Blogs » Neurognosis » Chain mails, e-mails, bulletins et cetera...

Subscribe


Like half of the world's population, I have a MySpace account.  On MySpace, your friends can post "bulletins" about whatever they wish to talk about.  Many are "surveys" which people fill out - they answer questions about themselves so that anyone who reads it can know the person better.

Now, another large portion of the total bulletins posted there are chain bulletins.  They take the same form as chain e-mails - "repost this or <insert whatever improbable horrible event you can think of here>".  So people repost this bulletin without hesitation.  The same goes for chain e-mails...but why?

Chain e-mails play on people's superstition and our basic human ability to make causal inferences and connections between events real, perceived and imagined.  The other ingredient is fear.  Just maybe, just maybe if I don't repost this bulletin or send this e-mail to everyone I know my mother will die at midnight!  Is it possible?  In the realm of probability, yes.  Is it likely?  Not at all.  You'd probably be more likely to be hit by lightening, be in a car accident or even hit by a meteor than that event perfect correlating with you not reposting that bulletin or sending that e-mail.

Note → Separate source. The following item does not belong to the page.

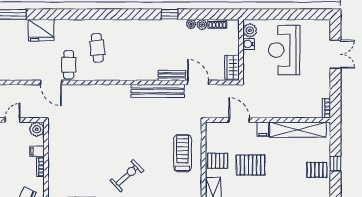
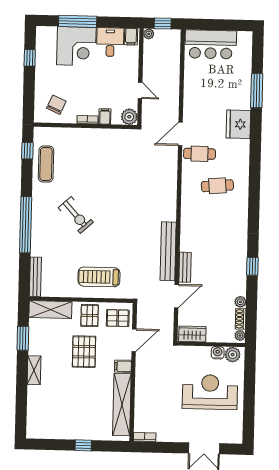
plant: (191, 24) -> (240, 335), moved
treadmill: (183, 153) -> (99, 277), turned 180
pallet: (317, 170) -> (118, 318), moved, turned 90

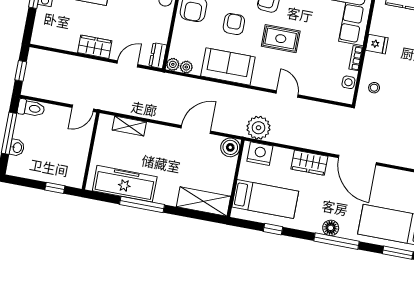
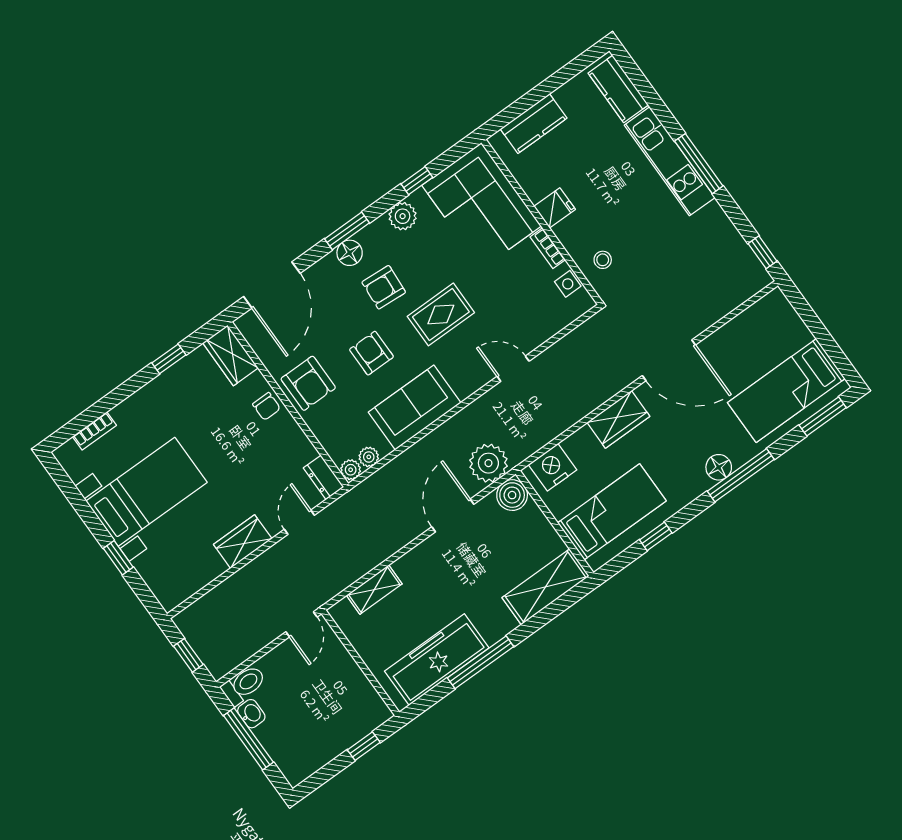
plant: (259, 128) -> (488, 463), moved
washbasin: (17, 148) -> (251, 714), moved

Another aspect at work in this area is something called attributional error.  With the e-mail or bulletin working as something called a "primer" people will be more likely to attribute any "bad" event to their non-compliance of forwarding that e-mail.  It's truly just a common psychological phenomenon and objectively there cannot be shown any link between whatever event might occur and not posting some e-mail.

All it takes is a little high effort thinking, understanding of the psychological principles at work and realizing that you won't have a horrible love life for 10 years if you don't comment on my blog.